■ **Aufgabe 1**
Welcher Befehl hat laut dem Forumsauszug zu mplayer und libgg das Problem schließlich behoben?
■ **Aufgabe 2**
Schreibe aus dem Forumsauszug zu mplayer und libgg den Abschnitt von "Das ist klar." bis "Dank jedenfalls !!!" wortgetreu ab.
■ **Aufgabe 3**
Setze den Forumsauszug zu mplayer und libgg im Anschluss an seinen letzten Satz fort.

■ **Text zur Prüfung**

((

Das ist klar. In dem Fall mußt du normalerweise auch den mplayer neubauen und nicht die libgg, denn der mplayer ist gegen eine Version von libgg gelinkt, die auf Deinem System nicht (mehr) vorhanden ist. Allerdings ist das bei *.so.0 bissel komisch.

----------

## Simonheld

Ok jetzt gehts wieder ... ein "revdep-rebuild" hats diesmal getan ... was ich auch vorher schonmal probiert hatte, da hats nicht geklappt aber da war ja auch noch das pciutils problem ungelöst ... naja, herzlichen Dank jedenfalls !!!

))

■ **Keypoint-Daten pro Instanz**
((

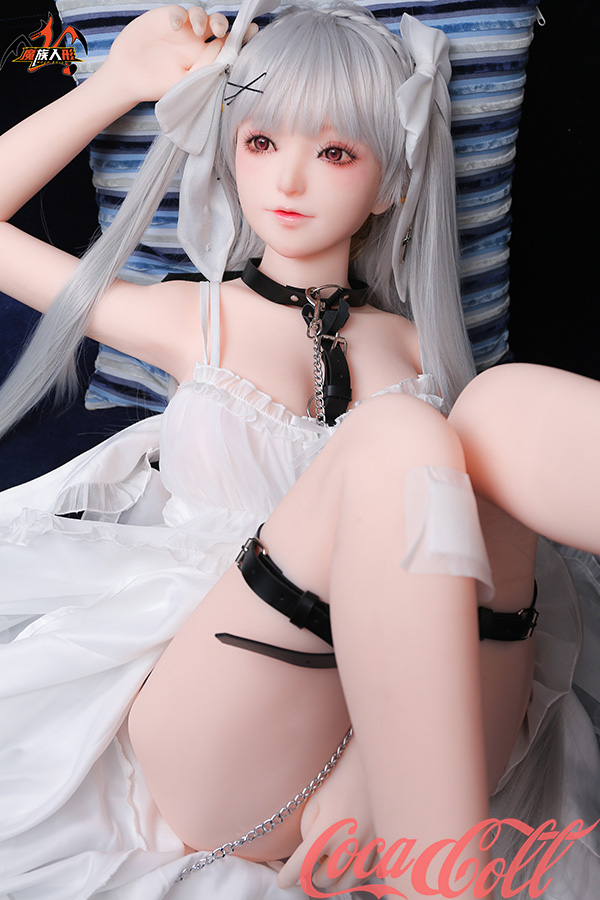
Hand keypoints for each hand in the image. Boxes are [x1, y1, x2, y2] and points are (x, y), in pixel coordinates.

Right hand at [100, 5, 256, 104]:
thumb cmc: (158, 85)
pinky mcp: (168, 18)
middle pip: (218, 26)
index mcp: (206, 60)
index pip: (227, 47)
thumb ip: (205, 69)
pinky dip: (181, 15)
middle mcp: (197, 43)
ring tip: (200, 30)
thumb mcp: (185, 83)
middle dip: (224, 24)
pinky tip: (176, 25)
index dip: (241, 38)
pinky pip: (180, 11)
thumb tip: (223, 51)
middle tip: (221, 31)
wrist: (129, 77)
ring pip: (202, 14)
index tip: (254, 31)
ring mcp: (184, 30)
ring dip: (205, 18)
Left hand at [277, 737, 378, 894]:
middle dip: (312, 876)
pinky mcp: (382, 844)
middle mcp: (350, 843)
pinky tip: (347, 859)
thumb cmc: (339, 775)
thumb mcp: (315, 799)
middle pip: (325, 879)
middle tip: (308, 863)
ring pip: (347, 883)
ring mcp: (368, 845)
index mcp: (328, 830)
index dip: (288, 876)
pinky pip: (365, 873)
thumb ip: (308, 831)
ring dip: (333, 880)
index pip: (302, 866)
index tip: (283, 880)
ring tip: (326, 864)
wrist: (373, 761)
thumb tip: (310, 855)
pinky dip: (353, 873)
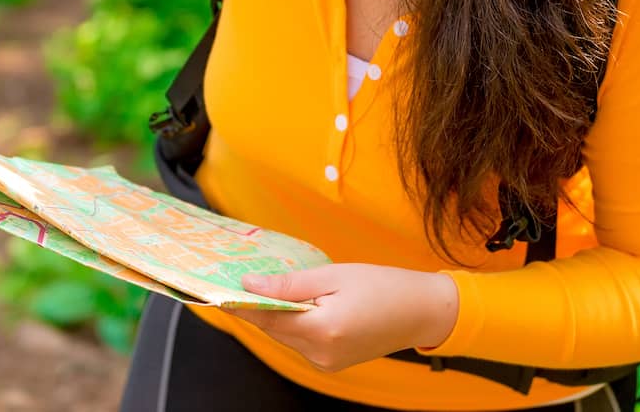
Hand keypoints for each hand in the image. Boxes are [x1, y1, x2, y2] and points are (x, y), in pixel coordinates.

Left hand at [222, 264, 459, 373]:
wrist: (421, 312)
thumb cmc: (384, 287)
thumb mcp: (334, 275)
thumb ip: (291, 284)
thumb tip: (251, 285)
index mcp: (322, 330)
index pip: (268, 318)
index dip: (241, 304)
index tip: (218, 290)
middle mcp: (321, 354)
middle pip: (275, 328)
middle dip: (258, 306)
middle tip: (242, 279)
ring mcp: (326, 363)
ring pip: (287, 335)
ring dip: (277, 314)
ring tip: (269, 287)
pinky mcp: (332, 363)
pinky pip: (302, 341)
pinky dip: (295, 323)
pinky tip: (298, 304)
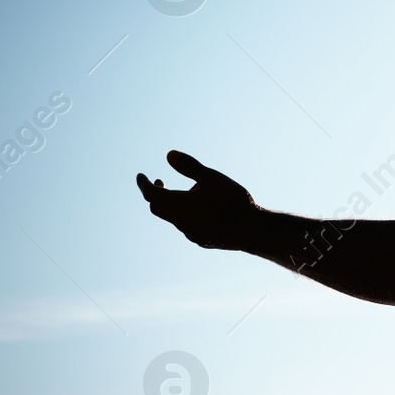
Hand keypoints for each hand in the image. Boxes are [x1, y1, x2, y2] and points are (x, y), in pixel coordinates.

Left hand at [136, 150, 260, 250]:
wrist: (253, 231)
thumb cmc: (234, 202)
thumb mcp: (213, 178)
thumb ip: (190, 167)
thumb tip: (169, 155)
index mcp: (179, 205)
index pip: (151, 194)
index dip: (144, 184)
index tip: (141, 175)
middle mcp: (180, 222)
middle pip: (158, 208)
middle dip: (156, 194)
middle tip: (160, 182)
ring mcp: (191, 234)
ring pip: (174, 218)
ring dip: (175, 204)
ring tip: (194, 192)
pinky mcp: (202, 240)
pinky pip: (187, 227)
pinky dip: (186, 215)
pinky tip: (204, 210)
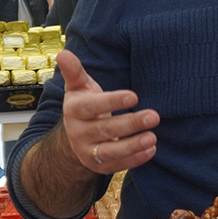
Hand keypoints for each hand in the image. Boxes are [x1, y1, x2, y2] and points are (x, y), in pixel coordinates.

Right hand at [57, 50, 158, 173]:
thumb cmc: (85, 105)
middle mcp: (78, 133)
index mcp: (74, 110)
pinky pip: (117, 165)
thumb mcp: (79, 88)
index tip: (134, 96)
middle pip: (105, 129)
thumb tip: (63, 53)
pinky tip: (151, 150)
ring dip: (133, 145)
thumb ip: (75, 72)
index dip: (112, 101)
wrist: (75, 135)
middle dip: (130, 124)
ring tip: (153, 138)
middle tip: (154, 116)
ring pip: (110, 151)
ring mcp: (88, 151)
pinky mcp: (99, 166)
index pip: (92, 107)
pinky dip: (135, 159)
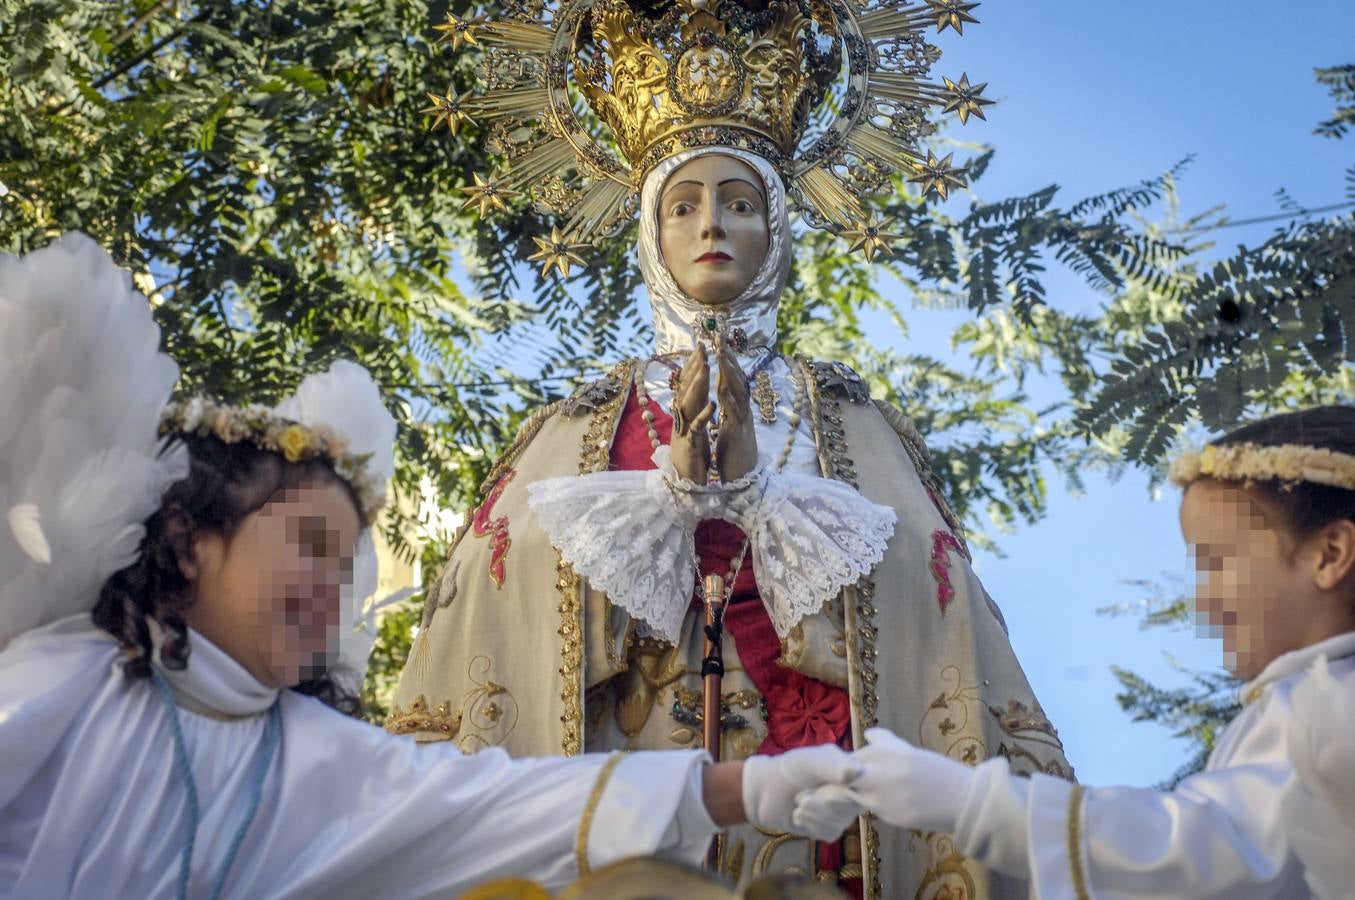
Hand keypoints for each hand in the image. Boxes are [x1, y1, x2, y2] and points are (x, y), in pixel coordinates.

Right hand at [669, 343, 714, 482]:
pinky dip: (704, 415)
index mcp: (687, 412)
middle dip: (694, 367)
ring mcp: (684, 429)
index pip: (689, 384)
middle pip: (686, 388)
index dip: (694, 365)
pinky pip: (697, 427)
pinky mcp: (690, 444)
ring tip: (705, 368)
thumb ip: (693, 405)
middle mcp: (682, 417)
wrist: (684, 479)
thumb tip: (695, 385)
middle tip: (701, 348)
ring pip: (688, 403)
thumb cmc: (691, 451)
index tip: (701, 346)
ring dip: (697, 385)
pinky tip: (712, 404)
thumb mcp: (693, 424)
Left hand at [714, 339, 757, 480]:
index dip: (726, 360)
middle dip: (728, 358)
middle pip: (737, 379)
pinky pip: (735, 417)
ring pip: (738, 392)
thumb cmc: (734, 453)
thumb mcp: (729, 425)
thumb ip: (729, 408)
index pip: (732, 379)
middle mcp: (743, 410)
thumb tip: (725, 391)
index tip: (718, 341)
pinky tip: (723, 391)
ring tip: (722, 356)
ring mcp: (743, 421)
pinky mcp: (739, 435)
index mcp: (737, 408)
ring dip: (730, 373)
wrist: (745, 479)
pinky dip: (730, 403)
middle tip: (720, 338)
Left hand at [741, 744, 862, 839]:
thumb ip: (832, 765)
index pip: (865, 787)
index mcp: (852, 771)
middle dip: (823, 803)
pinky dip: (810, 825)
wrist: (765, 789)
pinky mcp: (829, 828)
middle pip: (851, 807)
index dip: (845, 793)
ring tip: (799, 802)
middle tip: (802, 795)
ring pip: (840, 822)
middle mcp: (851, 792)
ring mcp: (841, 812)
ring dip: (814, 814)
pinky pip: (829, 833)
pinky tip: (799, 815)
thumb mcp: (811, 761)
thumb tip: (856, 771)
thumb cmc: (790, 768)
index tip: (825, 791)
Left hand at [793, 728, 973, 833]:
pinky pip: (870, 811)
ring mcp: (886, 792)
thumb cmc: (937, 773)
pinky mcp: (892, 813)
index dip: (840, 771)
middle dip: (832, 785)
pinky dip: (867, 812)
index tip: (829, 778)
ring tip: (833, 804)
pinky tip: (874, 812)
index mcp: (887, 751)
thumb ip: (886, 744)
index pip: (850, 760)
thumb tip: (868, 734)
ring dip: (844, 799)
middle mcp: (882, 769)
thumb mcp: (910, 752)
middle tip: (814, 794)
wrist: (964, 798)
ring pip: (852, 795)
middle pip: (843, 776)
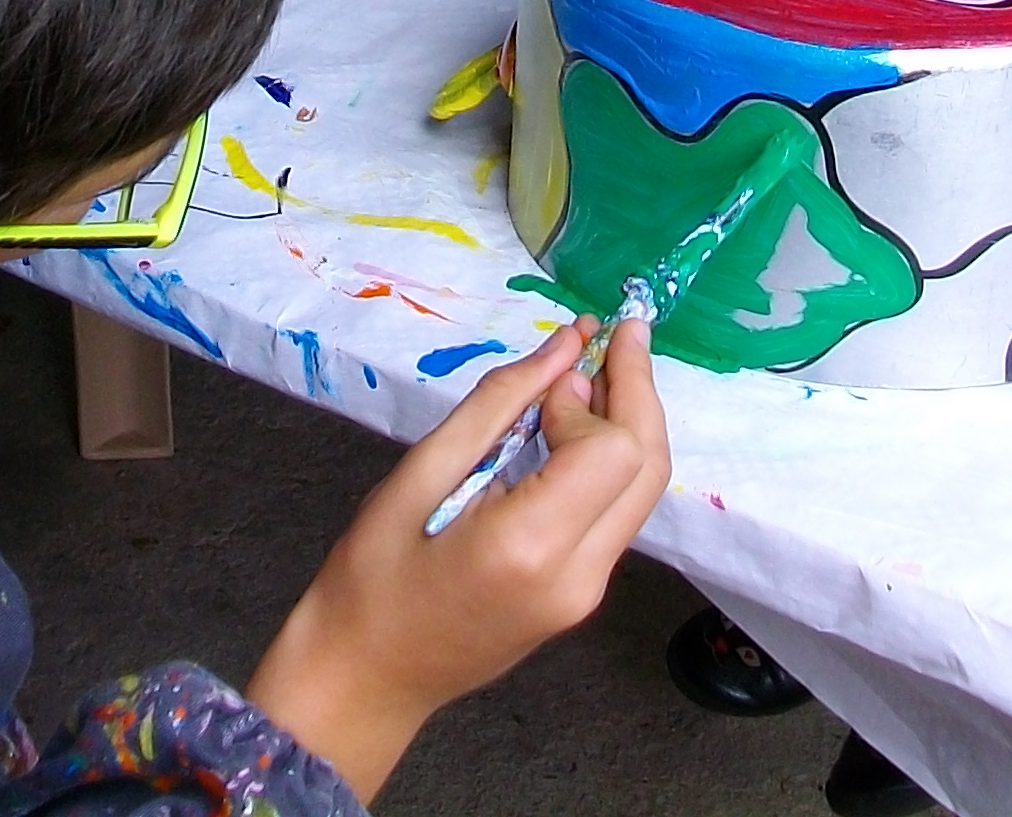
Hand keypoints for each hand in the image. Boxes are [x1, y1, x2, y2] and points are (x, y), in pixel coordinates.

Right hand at [245, 316, 669, 798]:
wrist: (364, 681)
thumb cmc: (370, 579)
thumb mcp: (417, 477)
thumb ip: (497, 408)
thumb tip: (563, 350)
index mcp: (531, 546)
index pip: (613, 449)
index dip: (591, 395)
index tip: (548, 374)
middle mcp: (578, 576)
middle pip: (647, 468)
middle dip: (637, 391)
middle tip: (615, 331)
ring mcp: (585, 595)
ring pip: (640, 491)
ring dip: (627, 423)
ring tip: (592, 368)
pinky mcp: (579, 598)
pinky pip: (615, 515)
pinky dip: (607, 461)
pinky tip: (573, 427)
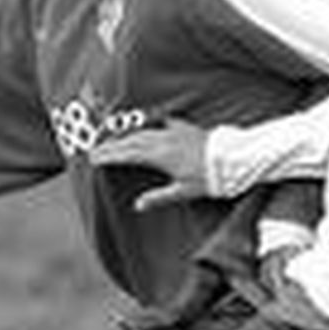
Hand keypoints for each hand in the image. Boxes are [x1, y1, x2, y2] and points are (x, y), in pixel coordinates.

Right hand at [90, 120, 211, 210]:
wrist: (234, 159)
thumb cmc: (210, 178)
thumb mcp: (184, 192)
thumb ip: (160, 197)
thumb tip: (139, 205)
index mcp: (161, 155)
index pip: (128, 154)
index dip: (110, 156)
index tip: (94, 159)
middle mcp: (164, 140)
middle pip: (132, 141)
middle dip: (112, 146)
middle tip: (95, 150)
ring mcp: (175, 131)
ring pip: (144, 132)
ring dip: (127, 136)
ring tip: (114, 141)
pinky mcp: (186, 127)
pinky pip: (161, 124)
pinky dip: (149, 126)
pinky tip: (148, 127)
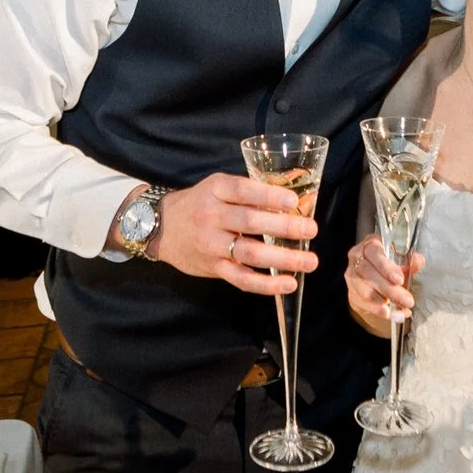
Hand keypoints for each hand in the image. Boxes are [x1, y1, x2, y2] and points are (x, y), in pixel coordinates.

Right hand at [149, 173, 317, 294]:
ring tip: (309, 261)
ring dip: (283, 259)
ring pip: (249, 254)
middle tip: (311, 230)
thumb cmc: (201, 203)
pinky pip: (242, 279)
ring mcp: (211, 245)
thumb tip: (301, 198)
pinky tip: (288, 284)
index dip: (268, 196)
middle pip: (250, 223)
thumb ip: (253, 192)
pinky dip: (267, 284)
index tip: (293, 202)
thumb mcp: (219, 187)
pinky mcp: (213, 268)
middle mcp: (211, 216)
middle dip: (284, 227)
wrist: (161, 227)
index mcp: (215, 190)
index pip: (243, 191)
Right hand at [344, 236, 419, 338]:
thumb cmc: (392, 267)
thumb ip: (410, 261)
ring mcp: (352, 277)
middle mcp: (357, 259)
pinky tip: (392, 314)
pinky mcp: (352, 293)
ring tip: (401, 309)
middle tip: (407, 300)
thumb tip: (417, 261)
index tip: (399, 280)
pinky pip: (363, 303)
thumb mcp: (403, 262)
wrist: (380, 281)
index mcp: (369, 245)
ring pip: (365, 291)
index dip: (386, 267)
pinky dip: (378, 310)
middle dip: (389, 289)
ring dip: (384, 302)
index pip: (373, 252)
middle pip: (368, 274)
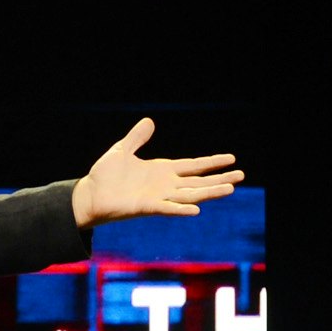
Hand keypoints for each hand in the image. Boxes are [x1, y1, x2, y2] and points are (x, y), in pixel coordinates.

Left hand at [72, 117, 241, 225]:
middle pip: (199, 182)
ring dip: (209, 192)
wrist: (89, 194)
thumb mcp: (122, 150)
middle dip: (220, 179)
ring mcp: (158, 197)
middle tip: (241, 176)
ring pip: (190, 195)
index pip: (193, 166)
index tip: (231, 159)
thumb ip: (137, 138)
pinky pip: (168, 208)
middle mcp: (165, 185)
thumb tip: (149, 121)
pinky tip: (197, 209)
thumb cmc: (105, 176)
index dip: (212, 162)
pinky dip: (181, 209)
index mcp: (162, 170)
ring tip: (230, 189)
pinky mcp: (147, 207)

))

■ **Lösung 1**
Ein „revdep-rebuild“ hat das Problem diesmal behoben.

■ **Lösung 2**
Das ist klar. In dem Fall mußt du normalerweise auch den mplayer neubauen und nicht die libgg, denn der mplayer ist gegen eine Version von libgg gelinkt, die auf Deinem System nicht (mehr) vorhanden ist. Allerdings ist das bei *.so.0 bissel komisch.

----------

## Simonheld

Ok jetzt gehts wieder ... ein "revdep-rebuild" hats diesmal getan ... was ich auch vorher schonmal probiert hatte, da hats nicht geklappt aber da war ja auch noch das pciutils problem ungelöst ... naja, herzlichen Dank jedenfalls !!!

■ **Lösung 3**
----------

## nikaya

Zu der unsäglichen pciutils/USE=zlib-Geschichte habe ich noch folgendes gefunden:

http://ciaranm.org/show_post/142

Ziemlich strange.  :Shocked: 

----------

## trent

 *Simonheld wrote:*   

> Ok jetzt gehts wieder ... ein "revdep-rebuild" hats diesmal getan ... was ich auch vorher schonmal probiert hatte, da hats nicht geklappt aber da war ja auch noch das pciutils problem ungelöst ... naja, herzlichen Dank jedenfalls !!!

 

Emergen von mplayer brachte nichts, weil dieser libgg.so.0 nicht direkt verwendet, sondern gegen libgii.so.1 verlinkt.

Diese ist fehlerhaft gegen libgg.so.0 verlinkt gewesen. emerge libgii hätte es gebracht.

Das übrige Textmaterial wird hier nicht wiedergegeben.